*CONSIGNE 1*
Recopiez mot pour mot le passage du texte sur l'argent et le bonheur, de « Eh bien, ils » jusqu'à « synthétise leurs conclusions. ».
*CONSIGNE 2*
Selon le texte sur l'argent et le bonheur, quelle part des riches interrogés dans un pays se disent « heureux » ?

*TEXTE SOURCE*

================================

L’argent fait-il le bonheur ?
Les personnes, hommes ou femmes, les pays, grands ou petits, doivent-ils se donner pour but principal de devenir plus riches ? Ceux qui se sont enrichis sont-ils plus heureux ?
Des humoristes que j’ai déjà cités ont répondu à leur manière : « L’argent ne fait pas le bonheur de celui qui ne l’a pas » (Boris Vian) ; « Quand j’étais jeune, je croyais que la chose la plus importante dans la vie était l’argent. Maintenant que je suis vieux, je le sais » (Oscar Wilde).
Mais ceux qui ont étudié sérieusement la question – économistes, sociologues et psychologues -, qu’ont-ils observé et que disent-ils ?
Eh bien, ils sont unanimes à conclure que : l’argent ne fait pas le bonheur, en tout cas pas toujours et pas nécessairement, même s’il y contribue grandement.
« C’est beaucoup plus complexe », ajoutent-ils, et ils ont raison : vous vous en apercevrez à la lecture du développement ci-dessous qui synthétise leurs conclusions.
1. Dans un pays donné, quel que soit son niveau de développement, si on interroge les riches, près de 40 % d’entre eux se disent « heureux » ; posée aux pauvres, la même question donne moins de 20 % « d’heureux ». Cela signifie ou, plus exactement, confirme que si l’argent ne fait pas le bonheur, il y contribue.

================================

*EXTRAITS DES DONNÉES*
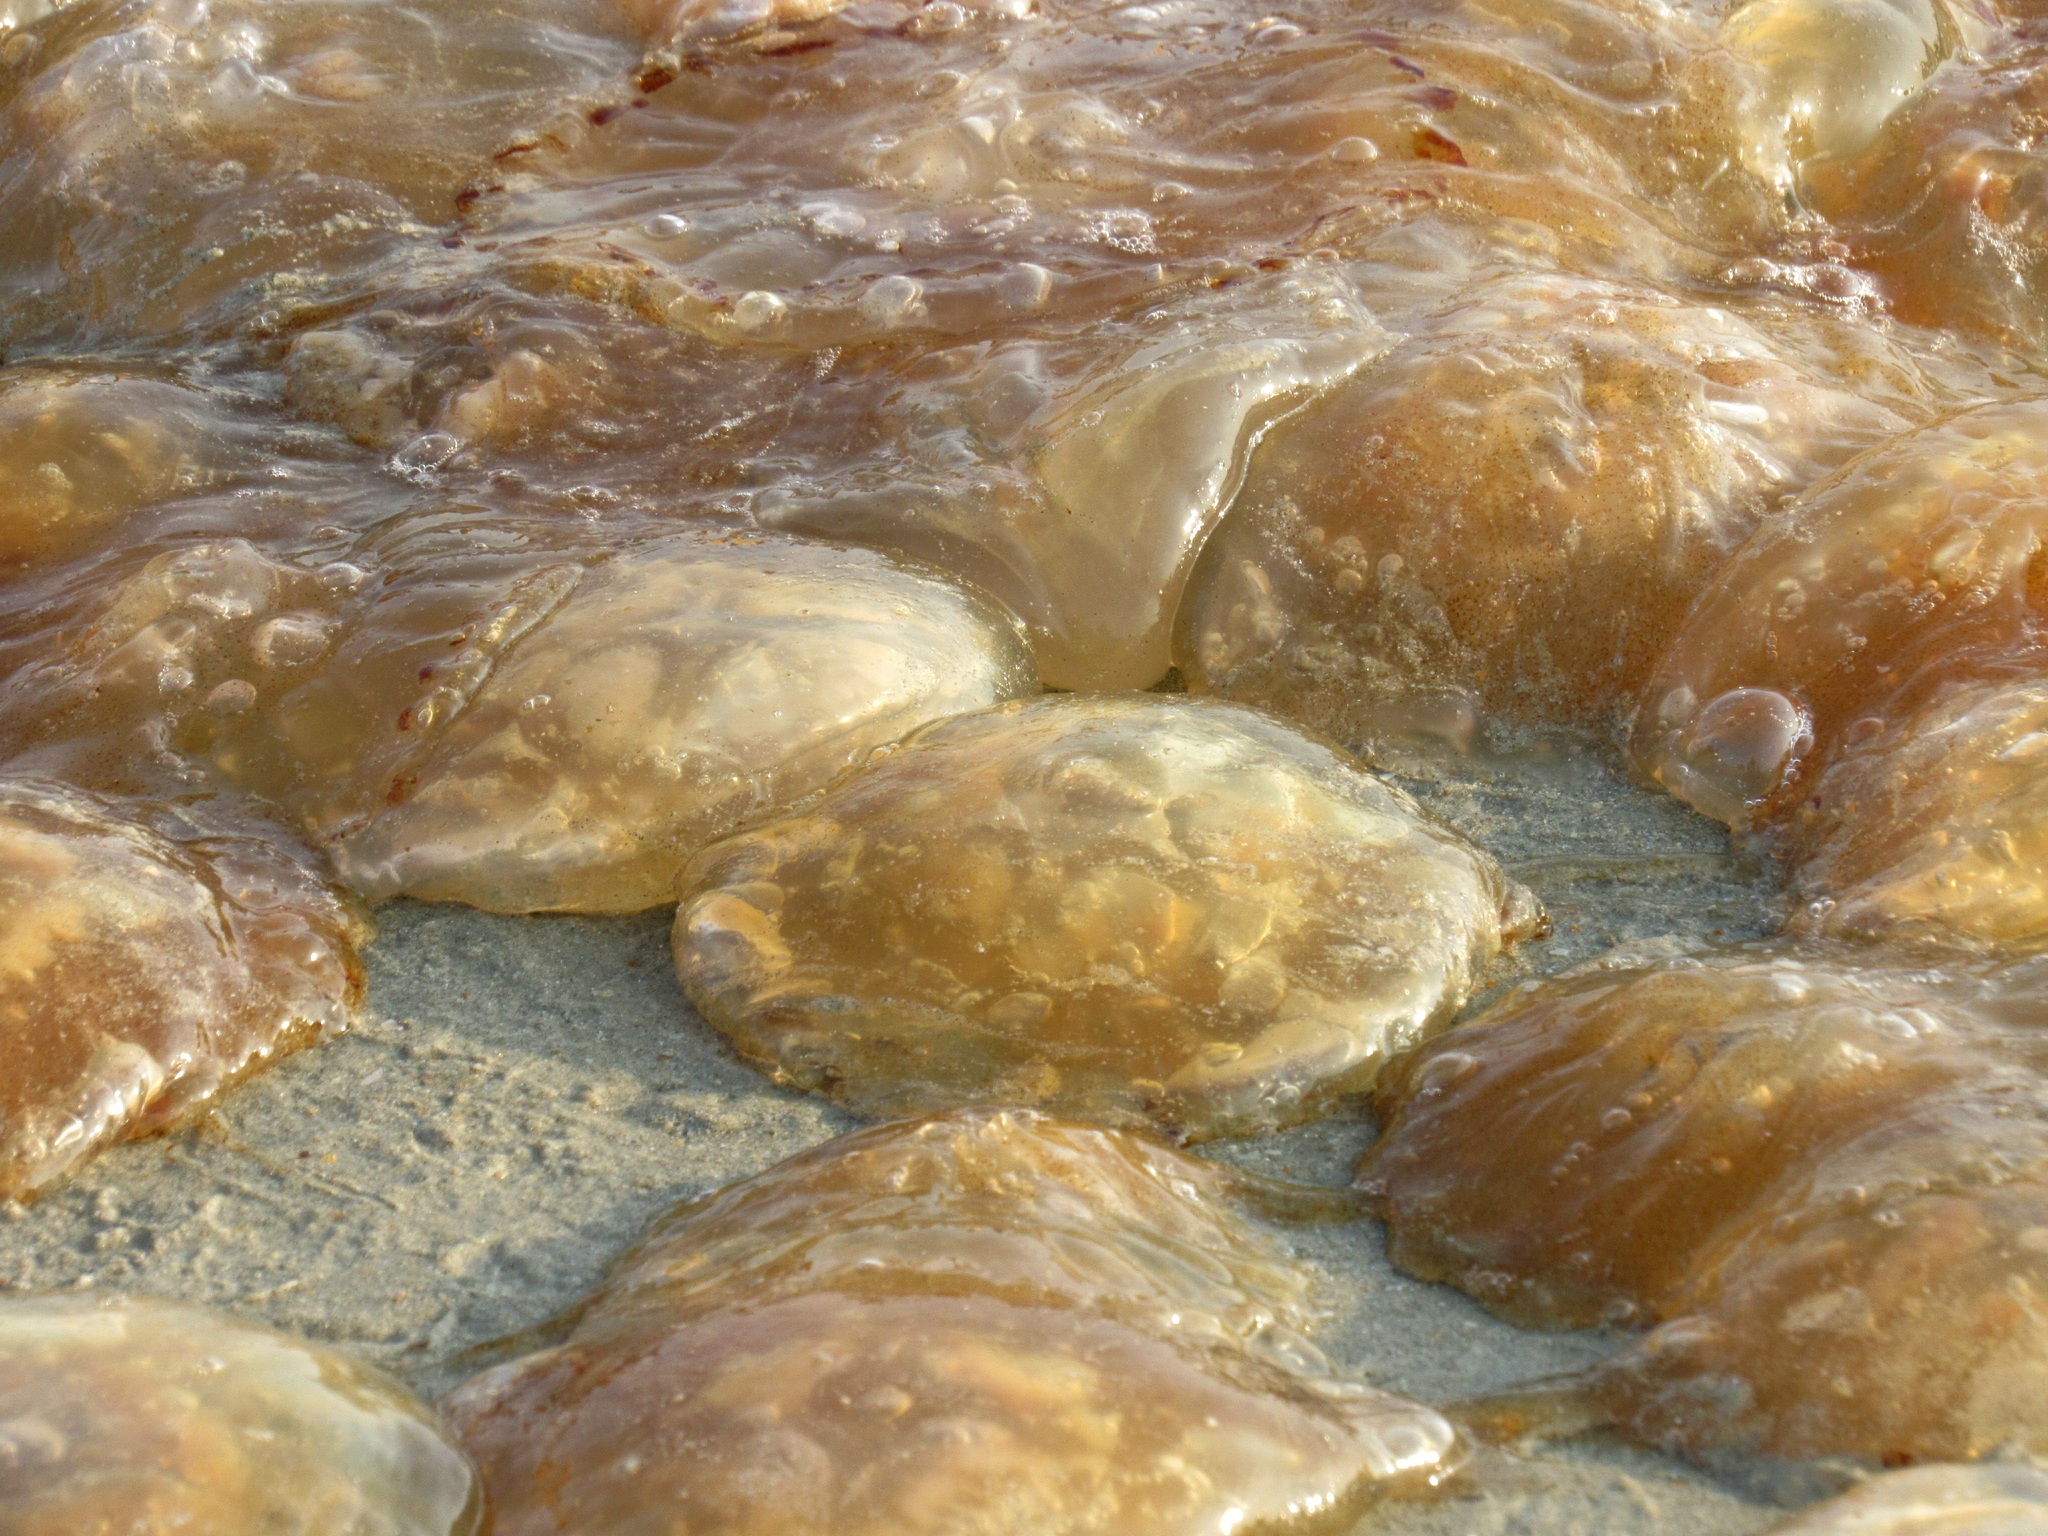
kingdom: Animalia
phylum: Cnidaria
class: Scyphozoa
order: Semaeostomeae
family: Pelagiidae
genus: Chrysaora
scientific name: Chrysaora chinensis
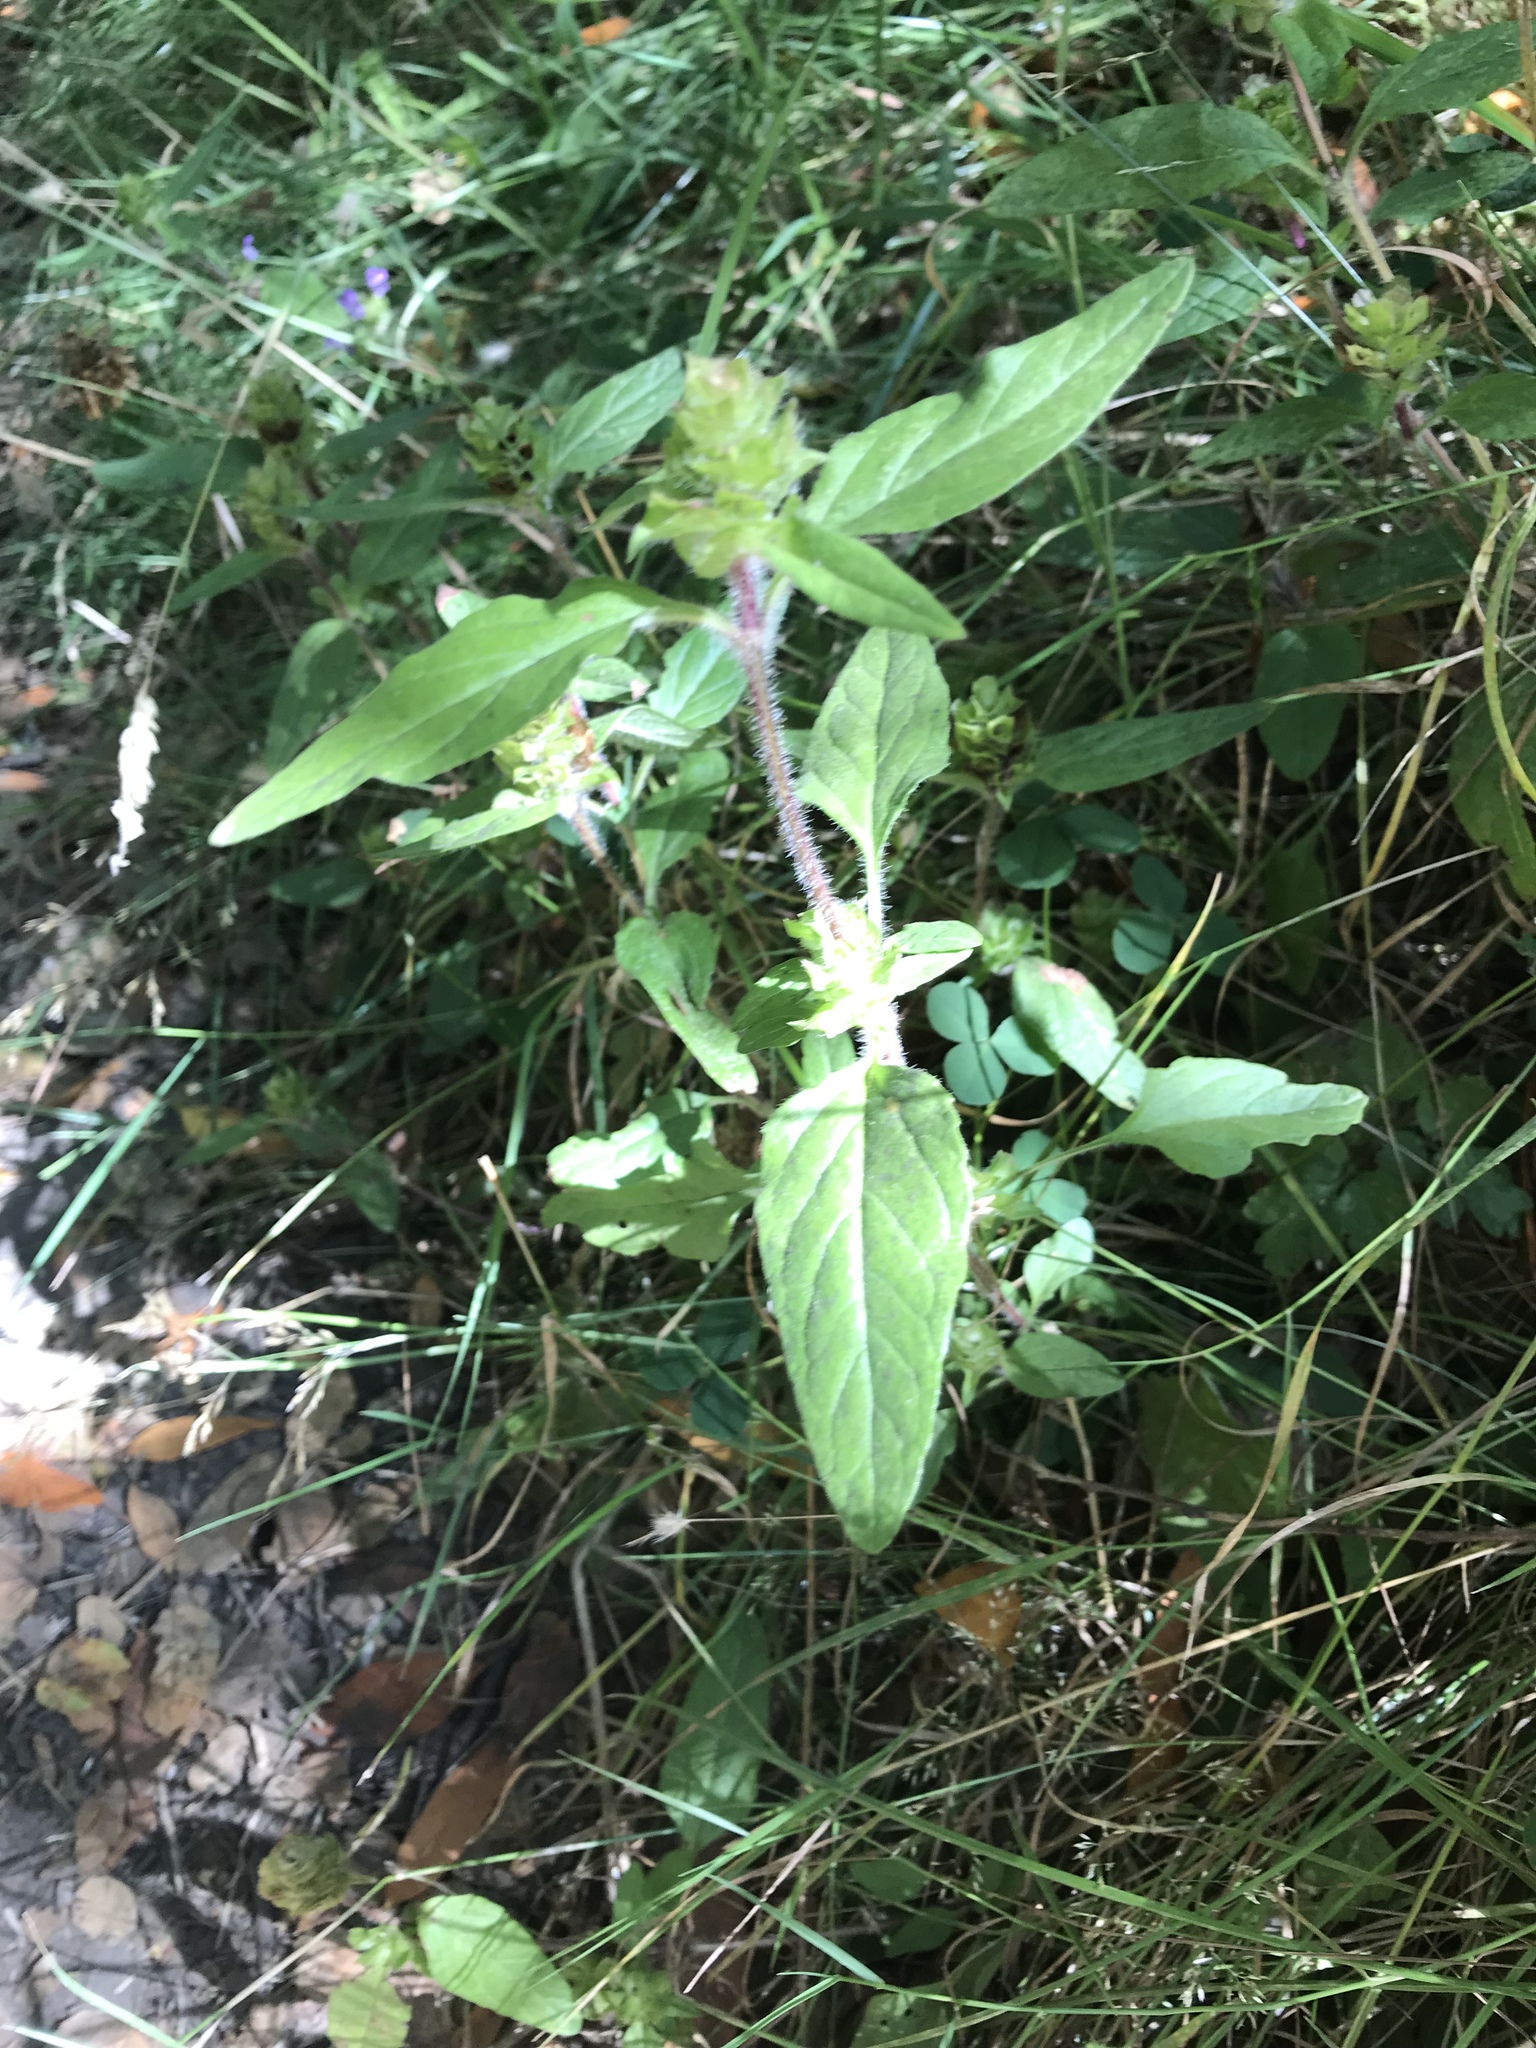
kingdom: Plantae
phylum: Tracheophyta
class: Magnoliopsida
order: Lamiales
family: Lamiaceae
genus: Prunella
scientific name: Prunella vulgaris
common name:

================================

*RÉPONSE 1*
Eh bien, ils sont unanimes à conclure que : l’argent ne fait pas le bonheur, en tout cas pas toujours et pas nécessairement, même s’il y contribue grandement.
« C’est beaucoup plus complexe », ajoutent-ils, et ils ont raison : vous vous en apercevrez à la lecture du développement ci-dessous qui synthétise leurs conclusions.

*RÉPONSE 2*
Près de 40 % d'entre eux.